§ **Required action**: In the text on 1934 in Catalonia, on what date did the Constitutional Court of Spain annul the Crop Contract Law?

§ **Given text**:
────────
- Decades:: 1910s; 1920s; 1930s; 1940s; 1950s;
- See also:: Other events of 1934; Timeline of Catalan history;

= 1934 in Catalonia =

Events from 1934 in Catalonia.

==Incumbents==

- President of the Generalitat of Catalonia – Lluís Companys (suspended from 7 October)

==Events==
- 1 January – Lluís Companys is elected and appointed President of the Generalitat.
- 14 January – Catalan local elections.
- 21 March – The Parliament approve the Law of the Court of Appeal of Catalonia.
- 11 April – The Parliament approve the Crop Contracts Law.
- 8 June – The Constitutional Court of Spain annulled the Crop Contract Law.
- 9 June – Creation of the Council of Culture of the Generalitat.
- 12 June – The Parliament approve again the Crop Contract Law as a response to the annullation.
────────
Data entries
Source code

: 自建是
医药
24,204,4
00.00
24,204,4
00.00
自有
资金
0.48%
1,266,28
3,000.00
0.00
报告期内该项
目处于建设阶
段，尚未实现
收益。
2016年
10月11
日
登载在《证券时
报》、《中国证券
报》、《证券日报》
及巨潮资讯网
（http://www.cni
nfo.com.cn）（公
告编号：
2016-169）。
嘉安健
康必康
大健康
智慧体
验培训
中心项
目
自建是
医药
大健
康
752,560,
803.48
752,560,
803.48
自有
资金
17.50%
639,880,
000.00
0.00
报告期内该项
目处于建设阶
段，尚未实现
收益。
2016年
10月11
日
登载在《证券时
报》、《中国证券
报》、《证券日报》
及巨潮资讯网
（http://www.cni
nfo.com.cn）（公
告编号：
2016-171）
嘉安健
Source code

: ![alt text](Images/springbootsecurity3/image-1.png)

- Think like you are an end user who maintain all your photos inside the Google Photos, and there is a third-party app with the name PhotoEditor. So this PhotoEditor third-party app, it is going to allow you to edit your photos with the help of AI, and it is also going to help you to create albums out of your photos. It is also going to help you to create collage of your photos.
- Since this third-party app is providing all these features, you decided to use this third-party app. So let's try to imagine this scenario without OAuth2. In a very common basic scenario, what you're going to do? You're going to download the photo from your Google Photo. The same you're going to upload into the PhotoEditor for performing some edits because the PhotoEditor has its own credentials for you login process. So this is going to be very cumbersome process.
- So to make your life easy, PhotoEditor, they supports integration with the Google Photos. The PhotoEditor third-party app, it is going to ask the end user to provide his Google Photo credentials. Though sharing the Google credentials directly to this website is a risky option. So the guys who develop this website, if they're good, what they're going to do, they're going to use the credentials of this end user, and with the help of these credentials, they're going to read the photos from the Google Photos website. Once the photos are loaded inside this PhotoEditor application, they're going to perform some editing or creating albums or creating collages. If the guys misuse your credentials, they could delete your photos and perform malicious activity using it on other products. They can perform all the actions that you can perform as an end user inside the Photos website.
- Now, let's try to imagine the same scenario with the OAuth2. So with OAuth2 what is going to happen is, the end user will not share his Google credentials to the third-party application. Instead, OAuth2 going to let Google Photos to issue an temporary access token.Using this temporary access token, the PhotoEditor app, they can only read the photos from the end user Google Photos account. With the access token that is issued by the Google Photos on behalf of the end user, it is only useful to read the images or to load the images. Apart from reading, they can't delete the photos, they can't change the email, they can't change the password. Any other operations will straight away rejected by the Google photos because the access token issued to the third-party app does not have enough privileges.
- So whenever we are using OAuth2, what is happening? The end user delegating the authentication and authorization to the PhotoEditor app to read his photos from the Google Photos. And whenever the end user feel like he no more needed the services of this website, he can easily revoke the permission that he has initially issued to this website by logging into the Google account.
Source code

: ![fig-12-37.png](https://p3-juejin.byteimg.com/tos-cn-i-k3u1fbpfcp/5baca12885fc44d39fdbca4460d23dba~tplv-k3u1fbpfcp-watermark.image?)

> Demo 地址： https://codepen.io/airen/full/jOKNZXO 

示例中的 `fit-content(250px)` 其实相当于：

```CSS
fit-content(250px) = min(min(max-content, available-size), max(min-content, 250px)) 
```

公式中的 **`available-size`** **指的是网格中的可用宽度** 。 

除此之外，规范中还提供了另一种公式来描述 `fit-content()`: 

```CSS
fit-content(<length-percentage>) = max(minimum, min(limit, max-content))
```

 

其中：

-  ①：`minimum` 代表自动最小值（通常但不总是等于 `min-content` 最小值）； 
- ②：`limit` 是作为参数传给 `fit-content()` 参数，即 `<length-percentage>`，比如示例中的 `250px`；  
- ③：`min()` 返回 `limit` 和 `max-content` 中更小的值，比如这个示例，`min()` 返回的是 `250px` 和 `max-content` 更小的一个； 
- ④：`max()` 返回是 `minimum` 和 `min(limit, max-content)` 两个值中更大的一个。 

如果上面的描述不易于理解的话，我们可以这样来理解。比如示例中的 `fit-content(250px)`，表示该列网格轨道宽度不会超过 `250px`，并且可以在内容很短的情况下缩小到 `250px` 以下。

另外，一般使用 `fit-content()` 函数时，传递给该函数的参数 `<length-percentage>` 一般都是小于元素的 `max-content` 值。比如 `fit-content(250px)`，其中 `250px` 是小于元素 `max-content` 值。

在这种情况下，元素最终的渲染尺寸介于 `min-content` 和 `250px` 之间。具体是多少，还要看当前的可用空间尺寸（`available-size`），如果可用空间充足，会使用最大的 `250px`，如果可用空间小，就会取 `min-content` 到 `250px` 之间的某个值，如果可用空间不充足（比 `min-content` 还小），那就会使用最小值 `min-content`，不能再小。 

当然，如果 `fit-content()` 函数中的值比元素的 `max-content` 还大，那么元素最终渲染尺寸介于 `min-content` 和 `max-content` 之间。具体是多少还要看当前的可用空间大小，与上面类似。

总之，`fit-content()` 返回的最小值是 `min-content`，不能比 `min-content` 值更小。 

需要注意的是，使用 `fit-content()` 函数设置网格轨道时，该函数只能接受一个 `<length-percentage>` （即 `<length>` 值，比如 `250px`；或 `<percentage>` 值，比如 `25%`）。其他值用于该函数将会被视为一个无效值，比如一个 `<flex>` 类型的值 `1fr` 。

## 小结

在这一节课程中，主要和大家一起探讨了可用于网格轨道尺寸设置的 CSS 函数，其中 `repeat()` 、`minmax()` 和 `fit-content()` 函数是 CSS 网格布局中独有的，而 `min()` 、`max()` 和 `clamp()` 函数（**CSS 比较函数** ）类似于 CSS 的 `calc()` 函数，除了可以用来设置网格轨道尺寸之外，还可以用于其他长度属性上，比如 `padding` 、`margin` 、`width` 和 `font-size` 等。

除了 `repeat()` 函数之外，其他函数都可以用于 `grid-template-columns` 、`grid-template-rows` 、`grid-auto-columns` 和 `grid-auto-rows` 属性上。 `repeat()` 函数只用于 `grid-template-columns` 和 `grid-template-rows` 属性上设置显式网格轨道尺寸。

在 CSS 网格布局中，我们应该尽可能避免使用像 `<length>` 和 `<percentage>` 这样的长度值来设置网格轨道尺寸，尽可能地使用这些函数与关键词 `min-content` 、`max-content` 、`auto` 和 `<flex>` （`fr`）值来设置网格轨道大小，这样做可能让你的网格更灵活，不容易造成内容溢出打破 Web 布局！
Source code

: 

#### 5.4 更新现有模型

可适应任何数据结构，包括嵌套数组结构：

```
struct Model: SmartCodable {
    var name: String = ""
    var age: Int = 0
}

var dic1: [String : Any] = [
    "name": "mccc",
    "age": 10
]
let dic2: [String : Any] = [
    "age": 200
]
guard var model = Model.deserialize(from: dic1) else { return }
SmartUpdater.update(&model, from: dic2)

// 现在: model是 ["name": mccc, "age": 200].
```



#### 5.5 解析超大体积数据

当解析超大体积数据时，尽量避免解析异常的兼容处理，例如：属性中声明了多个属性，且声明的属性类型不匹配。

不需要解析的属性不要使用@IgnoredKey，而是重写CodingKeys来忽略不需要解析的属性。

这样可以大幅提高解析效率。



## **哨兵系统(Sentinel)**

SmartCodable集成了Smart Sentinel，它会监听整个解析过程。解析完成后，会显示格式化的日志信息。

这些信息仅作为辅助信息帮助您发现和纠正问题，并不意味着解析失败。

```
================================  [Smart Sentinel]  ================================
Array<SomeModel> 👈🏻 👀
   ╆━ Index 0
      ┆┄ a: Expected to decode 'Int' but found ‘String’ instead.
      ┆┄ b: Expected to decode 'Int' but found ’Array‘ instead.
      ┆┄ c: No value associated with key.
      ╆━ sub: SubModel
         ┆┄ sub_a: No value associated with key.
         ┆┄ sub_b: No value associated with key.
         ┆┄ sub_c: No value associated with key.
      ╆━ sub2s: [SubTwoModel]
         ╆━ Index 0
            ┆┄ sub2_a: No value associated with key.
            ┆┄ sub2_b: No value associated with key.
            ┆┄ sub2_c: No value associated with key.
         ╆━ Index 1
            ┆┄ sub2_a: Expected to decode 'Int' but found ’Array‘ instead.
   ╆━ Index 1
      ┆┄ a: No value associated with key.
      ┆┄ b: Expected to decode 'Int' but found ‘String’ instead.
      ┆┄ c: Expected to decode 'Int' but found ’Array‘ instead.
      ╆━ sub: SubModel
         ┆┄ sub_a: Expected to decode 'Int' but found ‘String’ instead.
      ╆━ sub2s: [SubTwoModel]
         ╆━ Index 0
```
────────
§ **Solution to this problem**: 8 June